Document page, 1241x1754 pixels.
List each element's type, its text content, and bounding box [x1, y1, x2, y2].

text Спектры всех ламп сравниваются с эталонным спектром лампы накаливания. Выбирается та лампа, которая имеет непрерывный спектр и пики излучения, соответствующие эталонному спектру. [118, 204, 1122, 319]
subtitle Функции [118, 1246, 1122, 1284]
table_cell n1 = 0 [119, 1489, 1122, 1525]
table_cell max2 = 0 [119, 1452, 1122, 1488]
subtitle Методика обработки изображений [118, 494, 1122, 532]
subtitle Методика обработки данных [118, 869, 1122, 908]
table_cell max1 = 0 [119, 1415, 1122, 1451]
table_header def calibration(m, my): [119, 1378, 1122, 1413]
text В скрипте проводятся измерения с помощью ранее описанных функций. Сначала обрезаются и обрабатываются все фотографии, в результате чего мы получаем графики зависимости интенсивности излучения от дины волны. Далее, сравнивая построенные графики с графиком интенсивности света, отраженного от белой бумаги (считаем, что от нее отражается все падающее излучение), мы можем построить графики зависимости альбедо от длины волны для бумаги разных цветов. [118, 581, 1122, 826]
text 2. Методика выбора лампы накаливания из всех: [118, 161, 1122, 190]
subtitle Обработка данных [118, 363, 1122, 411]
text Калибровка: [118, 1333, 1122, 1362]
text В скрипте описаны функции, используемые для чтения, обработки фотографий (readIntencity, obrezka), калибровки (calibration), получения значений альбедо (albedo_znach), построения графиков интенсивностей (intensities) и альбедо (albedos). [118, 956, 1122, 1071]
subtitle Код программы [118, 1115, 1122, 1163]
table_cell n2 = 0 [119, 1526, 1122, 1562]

━━━━━━━━━━

:: TASK OBJECTIVE ::
Lay out each line of the listing above as a numbered list, leaving out any blank lines.

:: ANSWER IN FULL ::
1. Document page, 1241x1754 pixels.
2. List each element's type, its text content, and bounding box [x1, y1, x2, y2].
3. text Спектры всех ламп сравниваются с эталонным спектром лампы накаливания. Выбирается та лампа, которая имеет непрерывный спектр и пики излучения, соответствующие эталонному спектру. [118, 204, 1122, 319]
4. subtitle Функции [118, 1246, 1122, 1284]
5. table_cell n1 = 0 [119, 1489, 1122, 1525]
6. table_cell max2 = 0 [119, 1452, 1122, 1488]
7. subtitle Методика обработки изображений [118, 494, 1122, 532]
8. subtitle Методика обработки данных [118, 869, 1122, 908]
9. table_cell max1 = 0 [119, 1415, 1122, 1451]
10. table_header def calibration(m, my): [119, 1378, 1122, 1413]
11. text В скрипте проводятся измерения с помощью ранее описанных функций. Сначала обрезаются и обрабатываются все фотографии, в результате чего мы получаем графики зависимости интенсивности излучения от дины волны. Далее, сравнивая построенные графики с графиком интенсивности света, отраженного от белой бумаги (считаем, что от нее отражается все падающее излучение), мы можем построить графики зависимости альбедо от длины волны для бумаги разных цветов. [118, 581, 1122, 826]
12. text 2. Методика выбора лампы накаливания из всех: [118, 161, 1122, 190]
13. subtitle Обработка данных [118, 363, 1122, 411]
14. text Калибровка: [118, 1333, 1122, 1362]
15. text В скрипте описаны функции, используемые для чтения, обработки фотографий (readIntencity, obrezka), калибровки (calibration), получения значений альбедо (albedo_znach), построения графиков интенсивностей (intensities) и альбедо (albedos). [118, 956, 1122, 1071]
16. subtitle Код программы [118, 1115, 1122, 1163]
17. table_cell n2 = 0 [119, 1526, 1122, 1562]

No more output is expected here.